* _Task item_
Every line below that has "trong" in it should be copied.

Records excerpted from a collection
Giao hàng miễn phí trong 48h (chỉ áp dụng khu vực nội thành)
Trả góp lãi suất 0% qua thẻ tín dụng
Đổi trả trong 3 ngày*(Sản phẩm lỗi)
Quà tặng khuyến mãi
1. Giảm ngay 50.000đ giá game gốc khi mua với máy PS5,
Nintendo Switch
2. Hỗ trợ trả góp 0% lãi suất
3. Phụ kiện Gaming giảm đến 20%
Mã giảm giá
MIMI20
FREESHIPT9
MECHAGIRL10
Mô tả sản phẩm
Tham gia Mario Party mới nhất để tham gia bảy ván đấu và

* _Answer to this exercise_
Giao hàng miễn phí trong 48h (chỉ áp dụng khu vực nội thành)
Đổi trả trong 3 ngày*(Sản phẩm lỗi)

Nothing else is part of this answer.